Source information —
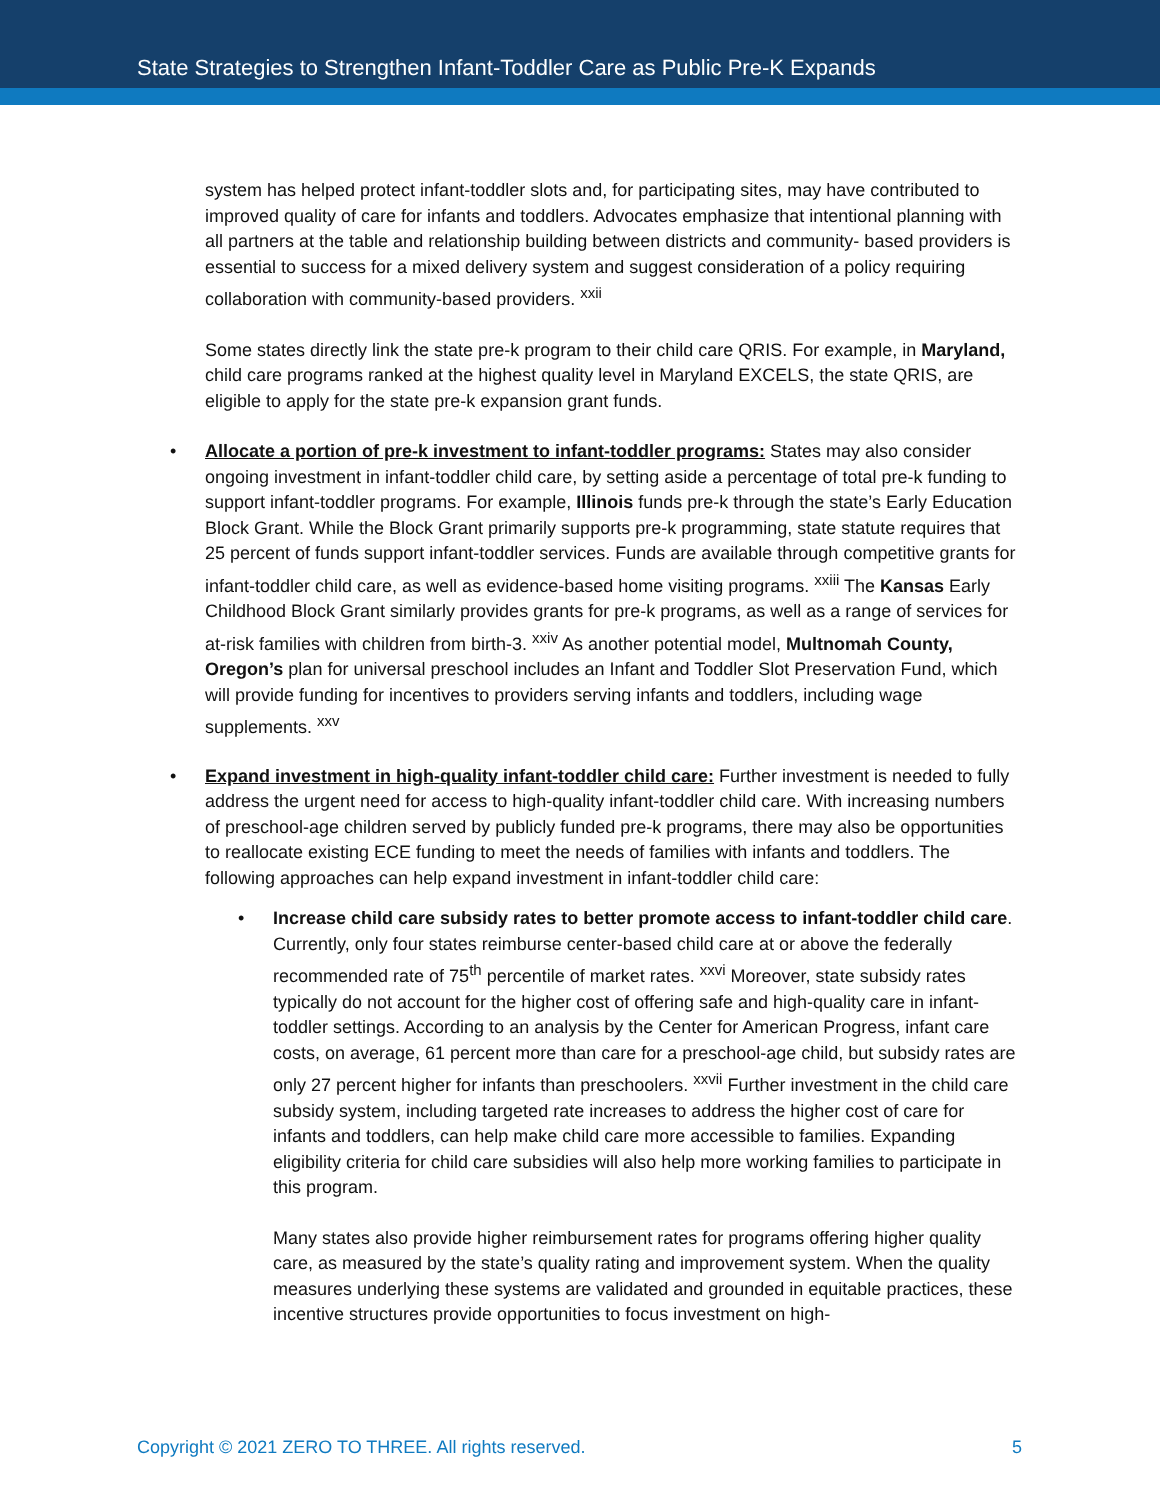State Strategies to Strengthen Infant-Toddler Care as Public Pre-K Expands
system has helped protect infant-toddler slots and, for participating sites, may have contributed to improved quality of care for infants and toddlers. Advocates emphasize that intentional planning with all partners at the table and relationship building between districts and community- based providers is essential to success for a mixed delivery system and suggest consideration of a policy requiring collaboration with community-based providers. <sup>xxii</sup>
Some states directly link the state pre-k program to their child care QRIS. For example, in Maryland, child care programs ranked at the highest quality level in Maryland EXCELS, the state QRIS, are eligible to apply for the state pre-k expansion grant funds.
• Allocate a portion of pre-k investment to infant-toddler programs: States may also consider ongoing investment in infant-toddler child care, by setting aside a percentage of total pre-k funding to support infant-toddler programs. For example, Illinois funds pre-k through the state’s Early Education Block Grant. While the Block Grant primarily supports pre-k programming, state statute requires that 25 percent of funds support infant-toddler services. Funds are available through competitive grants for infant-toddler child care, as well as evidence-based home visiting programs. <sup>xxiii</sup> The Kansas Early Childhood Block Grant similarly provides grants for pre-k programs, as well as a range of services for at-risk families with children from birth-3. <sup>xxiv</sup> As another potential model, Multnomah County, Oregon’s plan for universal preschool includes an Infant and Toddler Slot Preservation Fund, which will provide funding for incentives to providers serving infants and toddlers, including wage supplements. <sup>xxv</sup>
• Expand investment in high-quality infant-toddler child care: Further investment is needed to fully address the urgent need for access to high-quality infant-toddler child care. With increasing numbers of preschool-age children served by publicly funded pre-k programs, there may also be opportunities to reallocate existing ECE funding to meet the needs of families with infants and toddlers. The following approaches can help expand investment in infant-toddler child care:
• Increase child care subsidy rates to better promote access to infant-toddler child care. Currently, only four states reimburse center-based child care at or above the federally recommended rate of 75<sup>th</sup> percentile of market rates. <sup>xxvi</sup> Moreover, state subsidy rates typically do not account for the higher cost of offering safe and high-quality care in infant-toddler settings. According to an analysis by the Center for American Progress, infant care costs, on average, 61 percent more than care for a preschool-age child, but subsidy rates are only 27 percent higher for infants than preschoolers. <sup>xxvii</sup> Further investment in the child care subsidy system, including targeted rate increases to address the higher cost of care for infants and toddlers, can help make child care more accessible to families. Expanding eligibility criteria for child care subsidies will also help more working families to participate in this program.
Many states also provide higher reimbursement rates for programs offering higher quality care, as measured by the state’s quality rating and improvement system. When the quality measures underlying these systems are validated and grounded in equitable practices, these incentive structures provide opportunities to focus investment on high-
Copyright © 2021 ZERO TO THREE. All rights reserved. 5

Task brief — In the copy, include no pictures; transcribe every record above verbatim.

Exercise solution —
State Strategies to Strengthen Infant-Toddler Care as Public Pre-K Expands
system has helped protect infant-toddler slots and, for participating sites, may have contributed to improved quality of care for infants and toddlers. Advocates emphasize that intentional planning with all partners at the table and relationship building between districts and community- based providers is essential to success for a mixed delivery system and suggest consideration of a policy requiring collaboration with community-based providers. <sup>xxii</sup>
Some states directly link the state pre-k program to their child care QRIS. For example, in Maryland, child care programs ranked at the highest quality level in Maryland EXCELS, the state QRIS, are eligible to apply for the state pre-k expansion grant funds.
• Allocate a portion of pre-k investment to infant-toddler programs: States may also consider ongoing investment in infant-toddler child care, by setting aside a percentage of total pre-k funding to support infant-toddler programs. For example, Illinois funds pre-k through the state’s Early Education Block Grant. While the Block Grant primarily supports pre-k programming, state statute requires that 25 percent of funds support infant-toddler services. Funds are available through competitive grants for infant-toddler child care, as well as evidence-based home visiting programs. <sup>xxiii</sup> The Kansas Early Childhood Block Grant similarly provides grants for pre-k programs, as well as a range of services for at-risk families with children from birth-3. <sup>xxiv</sup> As another potential model, Multnomah County, Oregon’s plan for universal preschool includes an Infant and Toddler Slot Preservation Fund, which will provide funding for incentives to providers serving infants and toddlers, including wage supplements. <sup>xxv</sup>
• Expand investment in high-quality infant-toddler child care: Further investment is needed to fully address the urgent need for access to high-quality infant-toddler child care. With increasing numbers of preschool-age children served by publicly funded pre-k programs, there may also be opportunities to reallocate existing ECE funding to meet the needs of families with infants and toddlers. The following approaches can help expand investment in infant-toddler child care:
• Increase child care subsidy rates to better promote access to infant-toddler child care. Currently, only four states reimburse center-based child care at or above the federally recommended rate of 75<sup>th</sup> percentile of market rates. <sup>xxvi</sup> Moreover, state subsidy rates typically do not account for the higher cost of offering safe and high-quality care in infant-toddler settings. According to an analysis by the Center for American Progress, infant care costs, on average, 61 percent more than care for a preschool-age child, but subsidy rates are only 27 percent higher for infants than preschoolers. <sup>xxvii</sup> Further investment in the child care subsidy system, including targeted rate increases to address the higher cost of care for infants and toddlers, can help make child care more accessible to families. Expanding eligibility criteria for child care subsidies will also help more working families to participate in this program.
Many states also provide higher reimbursement rates for programs offering higher quality care, as measured by the state’s quality rating and improvement system. When the quality measures underlying these systems are validated and grounded in equitable practices, these incentive structures provide opportunities to focus investment on high-
Copyright © 2021 ZERO TO THREE. All rights reserved. 5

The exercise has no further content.